● **EXERCISE DIRECTIONS**: None of the pictures should be copied, though every line of the listing must be printed exactly.

_ _ _ _ _ _ _

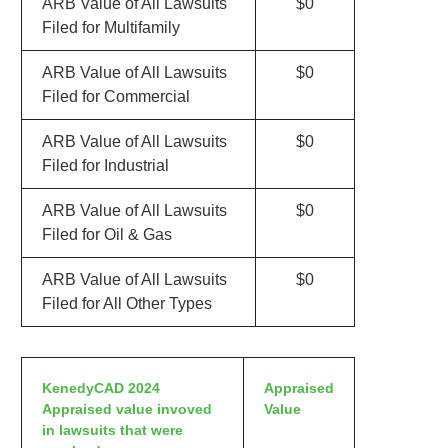
ARB Value of All Lawsuits
$0
Filed for Multifamily
ARB Value of All Lawsuits
$0
Filed for Commercial
ARB Value of All Lawsuits
$0
Filed for Industrial
ARB Value of All Lawsuits
$0
Filed for Oil & Gas
ARB Value of All Lawsuits
$0
Filed for All Other Types
KenedyCAD 2024
Appraised
Appraised value invoved
Value
in lawsuits that were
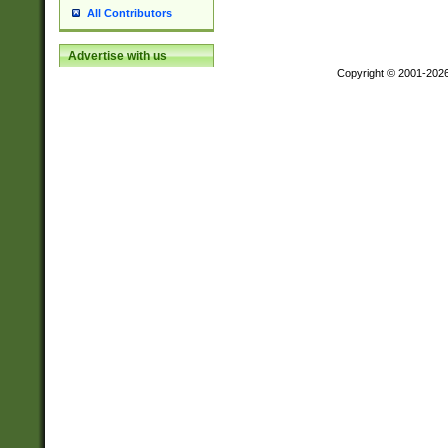
All Contributors
Advertise with us
Copyright © 2001-202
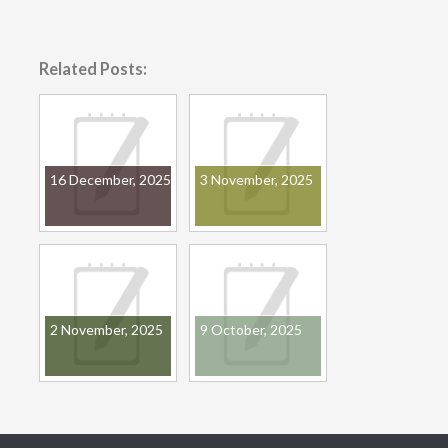
Related Posts:
16 December, 2025
3 November, 2025
2 November, 2025
9 October, 2025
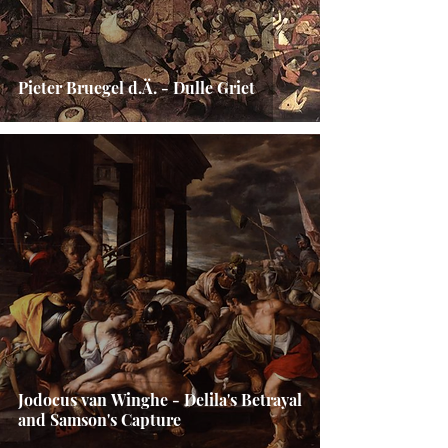
Pieter Bruegel d.Ä. - Dulle Griet
Jodocus van Winghe - Delila's Betrayal
and Samson's Capture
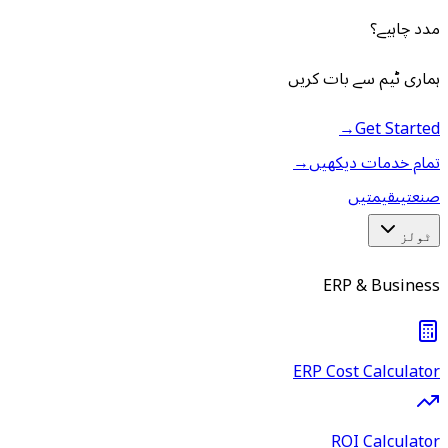
مدد چاہیے؟
ہماری ٹیم سے بات کریں
→
Get Started
→
تمام خدمات دیکھیں
قیمتیں
صنعتیں
ٹولز
ERP & Business
ERP Cost Calculator
ROI Calculator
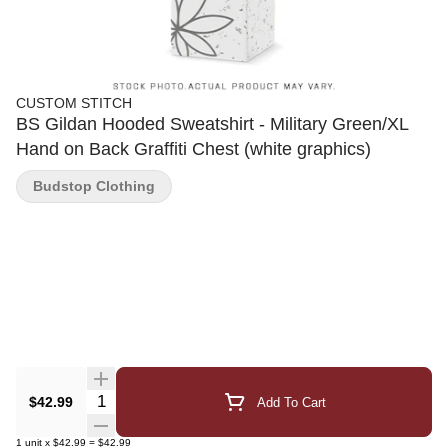
CUSTOM STITCH
BS Gildan Hooded Sweatshirt - Military Green/XL
Hand on Back Graffiti Chest (white graphics)
Budstop Clothing
Quantity Selector
$42.99
Add To Cart
1
unit
x
$42.99
=
$42.99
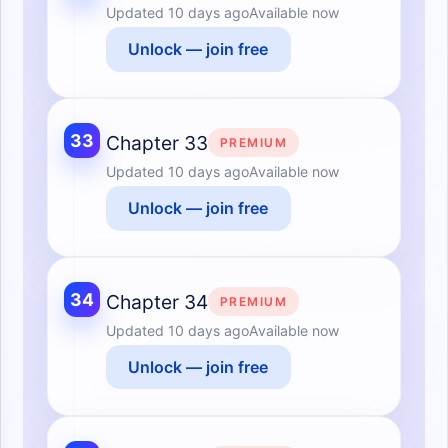
Updated
10 days ago
Available now
Unlock — join free
33
Chapter 33
PREMIUM
Updated
10 days ago
Available now
Unlock — join free
34
Chapter 34
PREMIUM
Updated
10 days ago
Available now
Unlock — join free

_ _ _ _ _ _ _

● **OUTPUT OF THE EXERCISE**:
ARB Value of All Lawsuits
$0
Filed for Multifamily
ARB Value of All Lawsuits
$0
Filed for Commercial
ARB Value of All Lawsuits
$0
Filed for Industrial
ARB Value of All Lawsuits
$0
Filed for Oil & Gas
ARB Value of All Lawsuits
$0
Filed for All Other Types
KenedyCAD 2024
Appraised
Appraised value invoved
Value
in lawsuits that were
All Contributors
Advertise with us
Copyright © 2001-202
Related Posts:
16 December, 2025
3 November, 2025
2 November, 2025
9 October, 2025
Pieter Bruegel d.Ä. - Dulle Griet
Jodocus van Winghe - Delila's Betrayal
and Samson's Capture
مدد چاہیے؟
ہماری ٹیم سے بات کریں
→
Get Started
→
تمام خدمات دیکھیں
قیمتیں
صنعتیں
ٹولز
ERP & Business
ERP Cost Calculator
ROI Calculator
CUSTOM STITCH
BS Gildan Hooded Sweatshirt - Military Green/XL
Hand on Back Graffiti Chest (white graphics)
Budstop Clothing
Quantity Selector
$42.99
Add To Cart
1
unit
x
$42.99
=
$42.99
Updated
10 days ago
Available now
Unlock — join free
33
Chapter 33
PREMIUM
Updated
10 days ago
Available now
Unlock — join free
34
Chapter 34
PREMIUM
Updated
10 days ago
Available now
Unlock — join free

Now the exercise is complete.